▸ Jobs:
**1)** According to the passage on school accountability, why should capacity building be the focus of all interventions?
**2)** Retype the part of the passage on school accountability from "Screen Shot 2015-03-17" to "of the iceberg.", word for word.

▸ Passage given:
++++++++++
To attempt an explanation of how accountability for the entire system is possible, I elected to begin with a statement from this, October 28, 2014, letter from key civil rights organizations.

To: President Obama, Secretary Duncan, Congressional and State Educational Leaders:

Re: Improving Public Education Accountability Systems and Addressing Educational Equity.

“…many struggling school systems have made little progress under rules that emphasize testing without investing.”

Screen Shot 2015-03-17 at 3.48.00 PMThe focus on “testing without investing” can very simply be brought to a halt. If the government won’t stop this, parents will have to take the law into their own hands as they are doing with the United Opt Out Movement.

If those continuing to insist on forced yearly testing are doing so because they do not trust state and local officials to work towards equal opportunity, that is understandable. But IF Congress cannot “fix” their mistakes now, after being aware of them for a decade, a two-year federal moratorium on all federally mandated testing except NAEP (National Assessment of Education Progress) is reasonable given what we know.

We know we created a lost generation in education and in our economy. We tested without investing in real school improvements. We ignored much while focusing only on the tip of the iceberg.

Here’s the problem:

“Common sense dictates that in order for students to achieve they must have appropriate opportunities to learn.” Wendy Schwartz – Opportunity To Learn Standards, 1995

The concept of “opportunity to learn assessments” isn’t something that the public hears much about but as Schwartz explained, they are “used to indicate overall educational quality, and, more specifically, the availability and use of education resources.

Hopefully that helps people better understand the concerns of the civil rights groups and their requests to Congress and the Obama administration. The eight points below are theirs; the elaboration on them is mine. Their emphasis was on providing “productive learning conditions for all students in each school” using measures of educational inputs and outcomes based on eight requirements for effective accountability:

  1. Appropriate and Equitable Resources to ensure opportunities to learn,
  2. Multiple Measures of both inputs and outcomes,
  3. Shared Responsibility – from the community to the classroom to all levels of the system – to fulfill their obligation to support learning for all students,
  4. Professional Competence requiring proper preparation, continuing education,and professional learning opportunities for all,
  5. Informative Assessments that are indicators of continuous improvement of both the students’ progress and the systems’ responsiveness to identified problems,
  6. Transparency requiring that the indicators of improvement be specific, targeted, meaningful, and easily accessible and readable,
  7. Meaningful and Responsive Parental and Family Engagement must be made a priority in funding and practice,
  8. Capacity Building should be the focus of all interventions whether it is for the student, school, or system because it is only by strengthening and increasing an individuals’ or institutions’ capability to perform that we ensure a strong foundation for progress.

HOW?

The structure for a responsive and responsible accountability mechanism was recommended in 1991 by the Special Study Panel on Education Indicators and presented to the Acting Commissioner of Education Statistics, Emerson J. Elliott, then Secretary of Education Lamar Alexander, and Assistant Secretary of the Office of Educational Research and Improvement Diane Ravitch.
++++++++++
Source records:

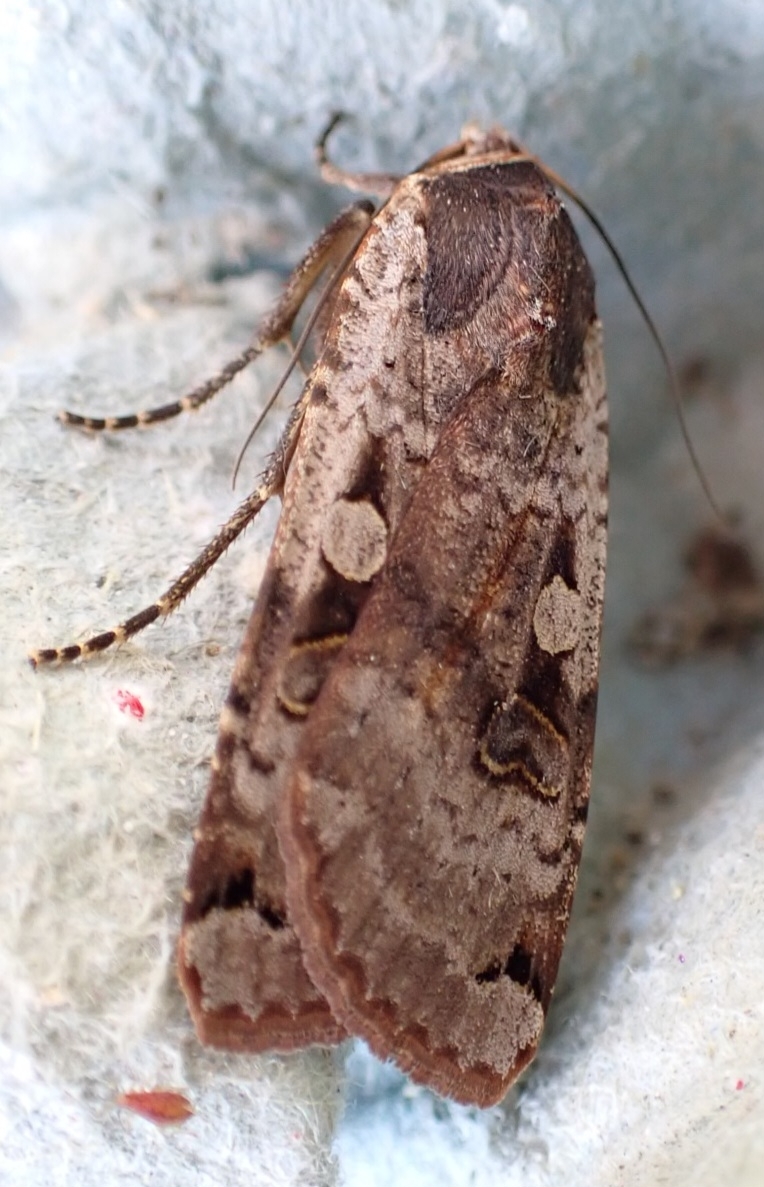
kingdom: Animalia
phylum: Arthropoda
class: Insecta
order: Lepidoptera
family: Noctuidae
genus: Noctua
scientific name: Noctua pronuba
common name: Large yellow underwing
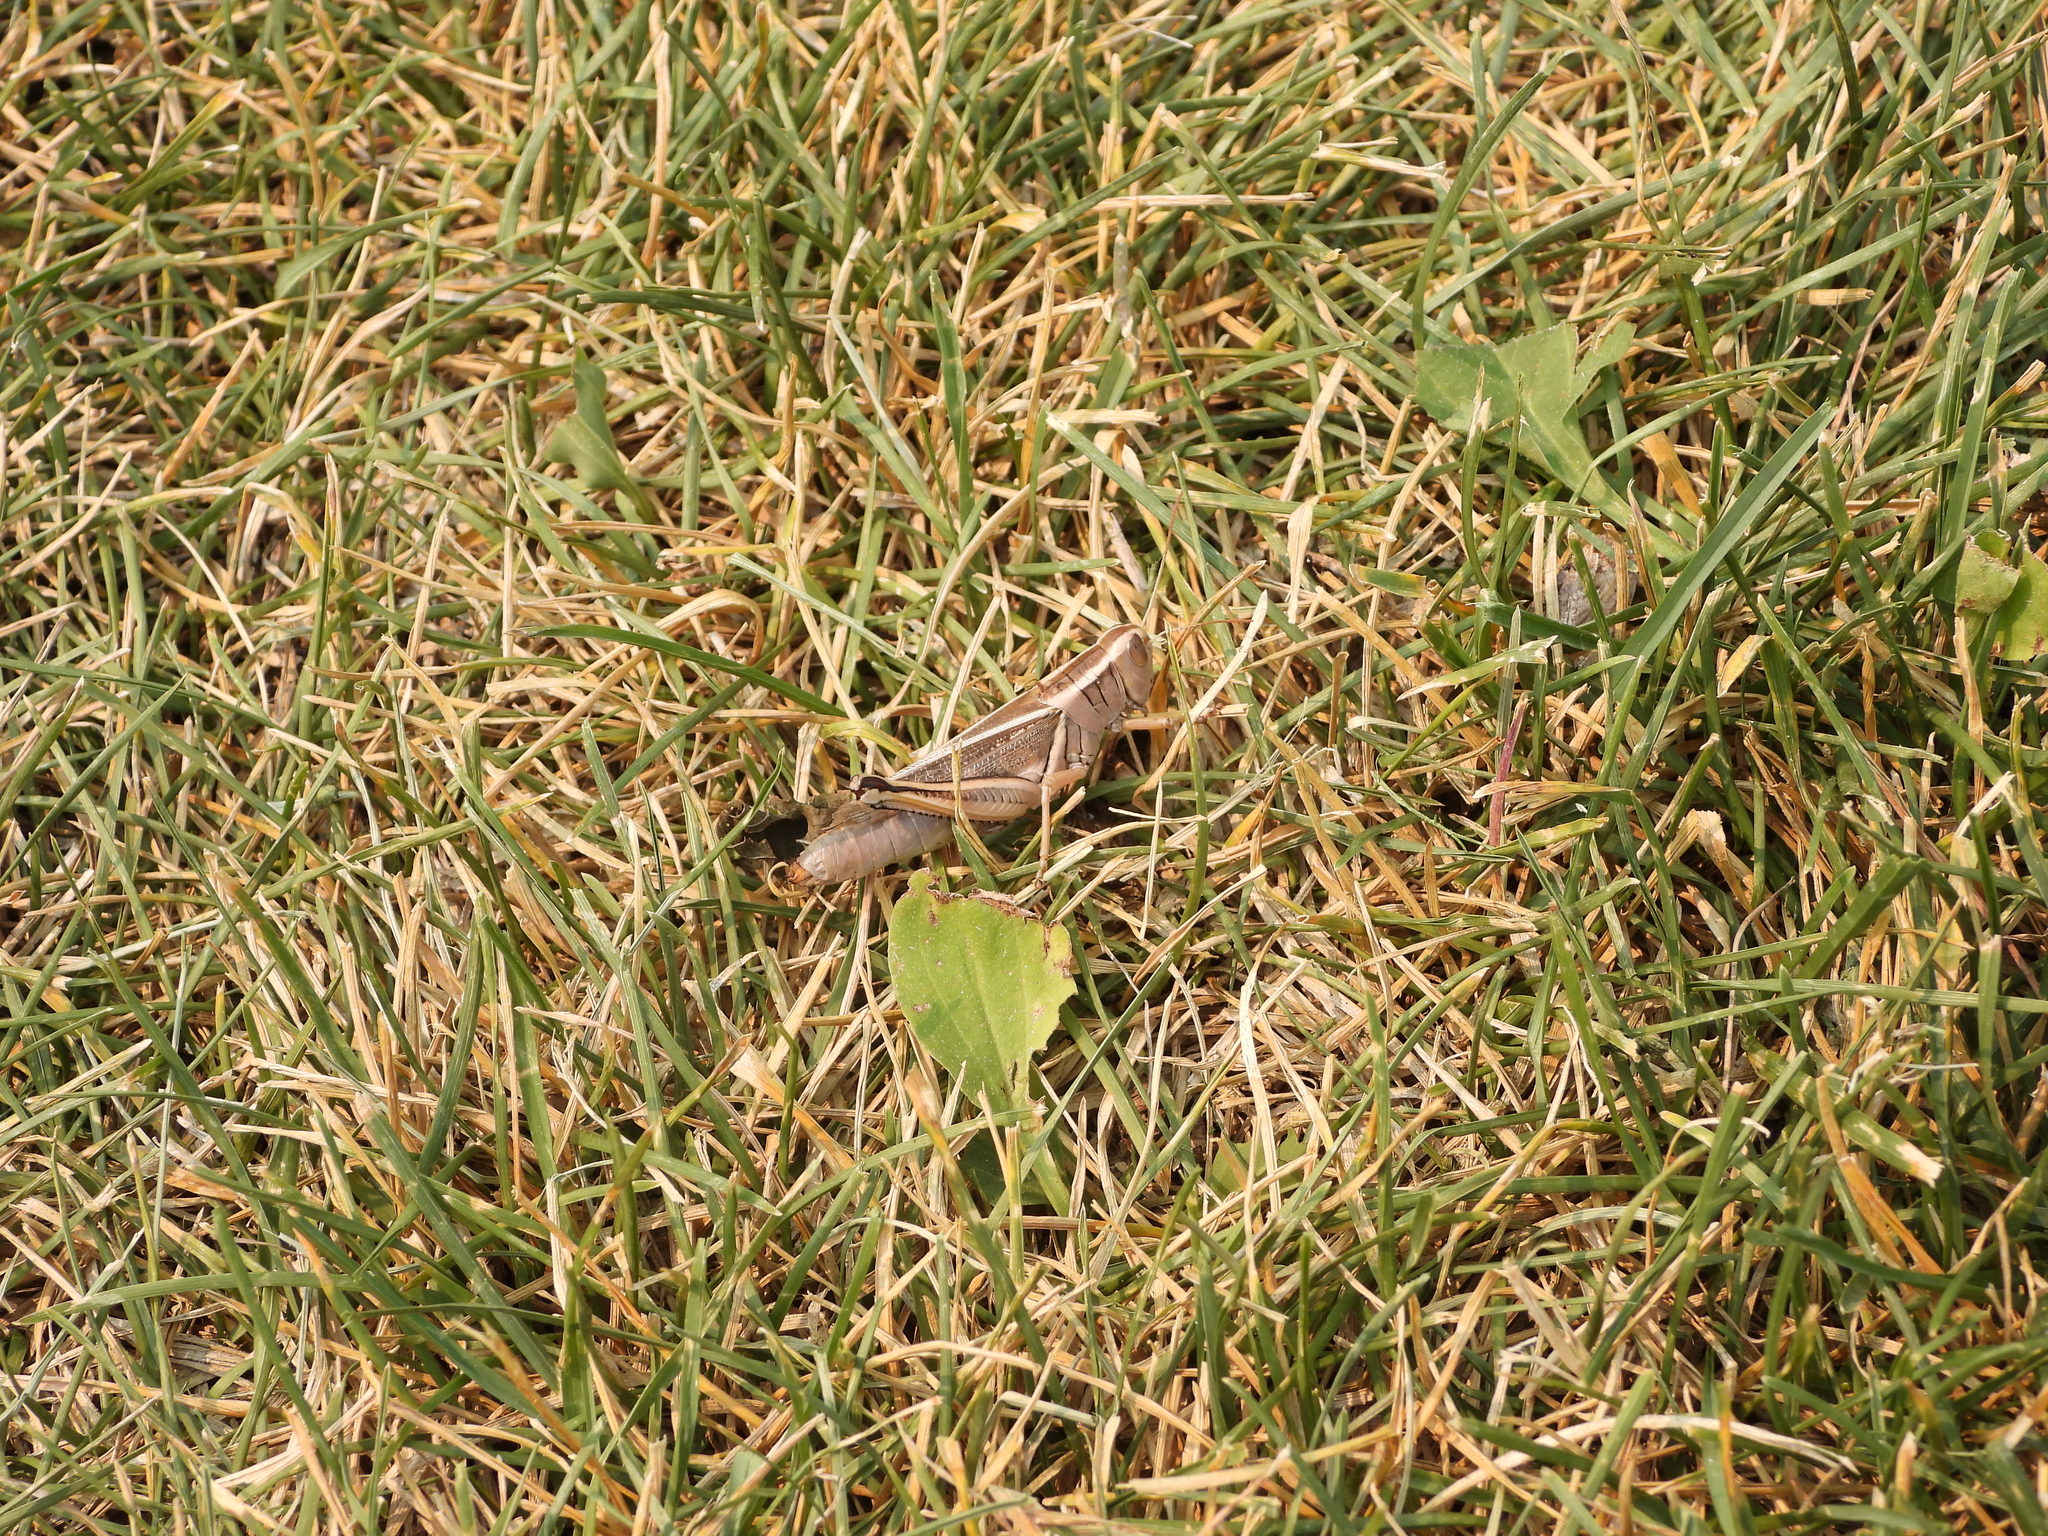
++++++++++
▸ Solutions per task:
**1)** Capacity building should be the focus of every intervention, whether for the student, the school, or the system. Only by strengthening and increasing an individual's or institution's ability to perform can a strong foundation for progress be ensured.

**2)**
Screen Shot 2015-03-17 at 3.48.00 PMThe focus on “testing without investing” can very simply be brought to a halt. If the government won’t stop this, parents will have to take the law into their own hands as they are doing with the United Opt Out Movement.

If those continuing to insist on forced yearly testing are doing so because they do not trust state and local officials to work towards equal opportunity, that is understandable. But IF Congress cannot “fix” their mistakes now, after being aware of them for a decade, a two-year federal moratorium on all federally mandated testing except NAEP (National Assessment of Education Progress) is reasonable given what we know.

We know we created a lost generation in education and in our economy. We tested without investing in real school improvements. We ignored much while focusing only on the tip of the iceberg.